2009-09-30 15:52:00 | ノンジャンル
 山田宏一さんが「教養主義!」の中で挙げていた、ジャン・ルーシュ監督の'59~61年作品「人間ピラミッド」をDVDで見ました。
 「この映画は黒人と白人の若者を用いた実験だ。作り手は演技の展開を撮影しただけだ」の字幕。コートジボワールの高校でジャン・ルーシュは生徒たちに物語を説明し、白人グループでは差別主義者を一人に演じてもらうと言います。名前と志望を発表する生徒たち。白人のナディーヌと黒人のドニーズは自分と仲間たちの日常を説明します。パリからやって来たナディーヌは教室内の黒人たちと付き合うことを白人グループに提案して、一人の女生徒から強硬に反対されます。交流を持ちかけられた黒人グループも疑心暗鬼になりますが、ドニーズが彼らを説得します。交流が始まり、黒人店員のナタリーが黒人に敬語を使わないことについて皆で議論します。恋の詩「人間ピラミッド」を授業で朗読する白人男子。ナディーヌは複数の白人生徒、黒人生徒とデートし、ドニーズからそのことを責められます。白人生徒はナタリーをどちらが取るかで黒人生徒と賭けますが、キスをした後心変わりしたことを黒人生徒に告げます。パーティで親しくなった黒人生徒とデートを繰り返したナディーヌは白人生徒に罵倒され、ドニーズにも非難されますが、ナディーヌの話を聞いてドニーズは納得します。座礁船に皆で遊びに行くと、またナディーヌのことでもめ事が起き、白人生徒が一人荒波の中に飛び込み水死してしまいます。それをきっかけにまた離反してしまう白人・黒人グループ。ナディーヌがパリに戻るのを飛行場で皆が見送る場面で映画の本編は終わりますが、ジャン・ルーシュは「物語はこれからも続き、出演者たちの友情もこの映画によって培われた」と言い、主要登場人物が仲良くパリの鋪道を歩く姿で映画は終わります。
 素人とは思えない自然で生き生きとした演技で、どのようにして演出が行われたのか不思議に思うほどでした。見事な青春映画を見た感じです。ヌーヴェル・ヴァーグの好きな方にはオススメです。

════

**課題の条件:**
上の映画紹介文から、「2009-09-30 15:52:00 | ノンジャンル」から「を歩く姿で映画は終わります。」までを正確に書き写してもらえますか。

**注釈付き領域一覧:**
════

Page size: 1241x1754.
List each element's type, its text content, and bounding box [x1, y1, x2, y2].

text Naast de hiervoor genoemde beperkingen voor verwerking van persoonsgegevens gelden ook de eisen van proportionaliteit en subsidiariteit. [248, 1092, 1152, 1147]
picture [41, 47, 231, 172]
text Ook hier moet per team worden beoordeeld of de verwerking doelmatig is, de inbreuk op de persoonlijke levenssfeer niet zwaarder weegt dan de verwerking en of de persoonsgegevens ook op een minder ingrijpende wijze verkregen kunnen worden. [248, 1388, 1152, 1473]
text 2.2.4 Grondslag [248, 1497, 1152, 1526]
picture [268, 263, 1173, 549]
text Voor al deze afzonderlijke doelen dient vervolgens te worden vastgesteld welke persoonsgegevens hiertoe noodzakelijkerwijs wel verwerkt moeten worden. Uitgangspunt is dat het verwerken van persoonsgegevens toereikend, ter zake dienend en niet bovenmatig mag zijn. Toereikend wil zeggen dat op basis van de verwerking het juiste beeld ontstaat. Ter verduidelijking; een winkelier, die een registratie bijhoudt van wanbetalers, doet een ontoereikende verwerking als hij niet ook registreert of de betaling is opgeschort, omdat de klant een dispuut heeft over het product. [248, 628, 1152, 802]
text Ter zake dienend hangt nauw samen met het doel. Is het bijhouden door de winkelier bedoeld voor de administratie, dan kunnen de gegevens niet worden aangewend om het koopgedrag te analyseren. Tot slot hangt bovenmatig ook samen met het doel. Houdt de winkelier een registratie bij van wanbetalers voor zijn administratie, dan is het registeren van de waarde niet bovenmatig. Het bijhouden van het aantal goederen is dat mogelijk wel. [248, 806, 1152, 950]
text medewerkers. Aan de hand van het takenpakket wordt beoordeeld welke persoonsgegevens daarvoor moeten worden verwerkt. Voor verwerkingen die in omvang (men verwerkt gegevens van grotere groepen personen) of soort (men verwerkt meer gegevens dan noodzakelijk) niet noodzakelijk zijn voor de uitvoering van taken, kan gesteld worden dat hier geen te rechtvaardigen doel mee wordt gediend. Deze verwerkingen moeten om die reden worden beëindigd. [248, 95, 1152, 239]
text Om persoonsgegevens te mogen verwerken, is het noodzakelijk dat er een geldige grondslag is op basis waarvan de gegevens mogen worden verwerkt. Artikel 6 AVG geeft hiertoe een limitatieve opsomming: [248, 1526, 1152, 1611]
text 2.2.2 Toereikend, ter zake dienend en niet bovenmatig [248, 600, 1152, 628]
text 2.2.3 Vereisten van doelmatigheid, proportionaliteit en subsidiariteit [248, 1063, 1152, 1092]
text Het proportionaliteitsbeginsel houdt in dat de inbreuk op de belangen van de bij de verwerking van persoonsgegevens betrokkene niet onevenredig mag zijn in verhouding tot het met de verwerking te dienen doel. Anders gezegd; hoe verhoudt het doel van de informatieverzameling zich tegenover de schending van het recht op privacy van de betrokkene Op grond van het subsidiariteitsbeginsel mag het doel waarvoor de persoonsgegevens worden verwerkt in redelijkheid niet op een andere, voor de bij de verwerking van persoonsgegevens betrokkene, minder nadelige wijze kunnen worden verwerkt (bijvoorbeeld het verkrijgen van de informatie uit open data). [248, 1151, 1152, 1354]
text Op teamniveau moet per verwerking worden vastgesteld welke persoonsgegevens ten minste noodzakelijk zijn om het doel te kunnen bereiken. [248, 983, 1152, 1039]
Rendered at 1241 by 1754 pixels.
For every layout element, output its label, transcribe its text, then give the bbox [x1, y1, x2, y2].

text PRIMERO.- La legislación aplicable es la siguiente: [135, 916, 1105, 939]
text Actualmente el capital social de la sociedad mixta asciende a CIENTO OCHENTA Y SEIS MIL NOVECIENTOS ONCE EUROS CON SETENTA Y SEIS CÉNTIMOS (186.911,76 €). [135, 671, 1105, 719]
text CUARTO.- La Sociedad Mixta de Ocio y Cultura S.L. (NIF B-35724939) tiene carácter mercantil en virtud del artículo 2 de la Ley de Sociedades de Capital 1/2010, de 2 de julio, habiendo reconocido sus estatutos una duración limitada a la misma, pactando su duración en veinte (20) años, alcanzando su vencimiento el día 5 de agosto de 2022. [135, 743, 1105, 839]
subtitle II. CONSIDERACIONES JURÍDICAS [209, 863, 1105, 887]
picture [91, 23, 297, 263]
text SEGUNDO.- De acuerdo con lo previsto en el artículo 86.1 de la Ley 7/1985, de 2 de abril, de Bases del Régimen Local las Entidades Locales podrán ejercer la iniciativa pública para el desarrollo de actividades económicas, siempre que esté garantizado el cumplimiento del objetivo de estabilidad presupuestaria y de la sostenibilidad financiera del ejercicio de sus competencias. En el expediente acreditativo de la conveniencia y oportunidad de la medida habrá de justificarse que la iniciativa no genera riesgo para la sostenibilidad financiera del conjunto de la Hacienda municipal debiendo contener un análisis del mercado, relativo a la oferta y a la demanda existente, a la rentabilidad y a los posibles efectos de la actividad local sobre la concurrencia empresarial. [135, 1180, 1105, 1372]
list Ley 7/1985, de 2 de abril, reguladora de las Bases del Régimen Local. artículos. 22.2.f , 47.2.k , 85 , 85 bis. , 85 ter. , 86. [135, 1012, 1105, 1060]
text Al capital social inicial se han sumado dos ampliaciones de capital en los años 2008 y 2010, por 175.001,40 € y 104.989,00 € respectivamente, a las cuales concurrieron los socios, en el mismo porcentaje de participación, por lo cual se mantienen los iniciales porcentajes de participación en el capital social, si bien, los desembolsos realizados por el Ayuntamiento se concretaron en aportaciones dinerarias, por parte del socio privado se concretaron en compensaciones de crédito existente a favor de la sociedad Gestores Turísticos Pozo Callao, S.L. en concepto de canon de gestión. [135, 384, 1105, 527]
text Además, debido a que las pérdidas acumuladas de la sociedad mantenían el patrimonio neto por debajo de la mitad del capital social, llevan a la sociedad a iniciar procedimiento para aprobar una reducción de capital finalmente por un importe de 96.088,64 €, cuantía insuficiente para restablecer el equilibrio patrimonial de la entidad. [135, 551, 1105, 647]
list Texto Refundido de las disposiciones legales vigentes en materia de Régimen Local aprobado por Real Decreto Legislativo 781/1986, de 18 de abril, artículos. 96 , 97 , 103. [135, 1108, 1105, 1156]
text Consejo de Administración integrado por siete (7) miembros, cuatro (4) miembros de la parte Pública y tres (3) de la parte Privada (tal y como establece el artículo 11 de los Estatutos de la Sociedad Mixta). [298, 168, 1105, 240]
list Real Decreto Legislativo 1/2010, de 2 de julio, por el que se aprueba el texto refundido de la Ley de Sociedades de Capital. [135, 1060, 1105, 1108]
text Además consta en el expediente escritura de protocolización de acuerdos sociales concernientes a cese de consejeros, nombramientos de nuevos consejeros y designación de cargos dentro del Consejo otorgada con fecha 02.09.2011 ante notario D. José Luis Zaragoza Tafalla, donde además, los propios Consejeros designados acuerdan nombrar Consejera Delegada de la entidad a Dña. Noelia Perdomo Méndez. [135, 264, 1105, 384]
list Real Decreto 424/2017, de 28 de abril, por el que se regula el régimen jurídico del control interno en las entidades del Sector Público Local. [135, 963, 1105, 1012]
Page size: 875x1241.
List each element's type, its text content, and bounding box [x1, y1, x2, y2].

════

**課題の結果:**
2009-09-30 15:52:00 | ノンジャンル
 山田宏一さんが「教養主義!」の中で挙げていた、ジャン・ルーシュ監督の'59~61年作品「人間ピラミッド」をDVDで見ました。
 「この映画は黒人と白人の若者を用いた実験だ。作り手は演技の展開を撮影しただけだ」の字幕。コートジボワールの高校でジャン・ルーシュは生徒たちに物語を説明し、白人グループでは差別主義者を一人に演じてもらうと言います。名前と志望を発表する生徒たち。白人のナディーヌと黒人のドニーズは自分と仲間たちの日常を説明します。パリからやって来たナディーヌは教室内の黒人たちと付き合うことを白人グループに提案して、一人の女生徒から強硬に反対されます。交流を持ちかけられた黒人グループも疑心暗鬼になりますが、ドニーズが彼らを説得します。交流が始まり、黒人店員のナタリーが黒人に敬語を使わないことについて皆で議論します。恋の詩「人間ピラミッド」を授業で朗読する白人男子。ナディーヌは複数の白人生徒、黒人生徒とデートし、ドニーズからそのことを責められます。白人生徒はナタリーをどちらが取るかで黒人生徒と賭けますが、キスをした後心変わりしたことを黒人生徒に告げます。パーティで親しくなった黒人生徒とデートを繰り返したナディーヌは白人生徒に罵倒され、ドニーズにも非難されますが、ナディーヌの話を聞いてドニーズは納得します。座礁船に皆で遊びに行くと、またナディーヌのことでもめ事が起き、白人生徒が一人荒波の中に飛び込み水死してしまいます。それをきっかけにまた離反してしまう白人・黒人グループ。ナディーヌがパリに戻るのを飛行場で皆が見送る場面で映画の本編は終わりますが、ジャン・ルーシュは「物語はこれからも続き、出演者たちの友情もこの映画によって培われた」と言い、主要登場人物が仲良くパリの鋪道を歩く姿で映画は終わります。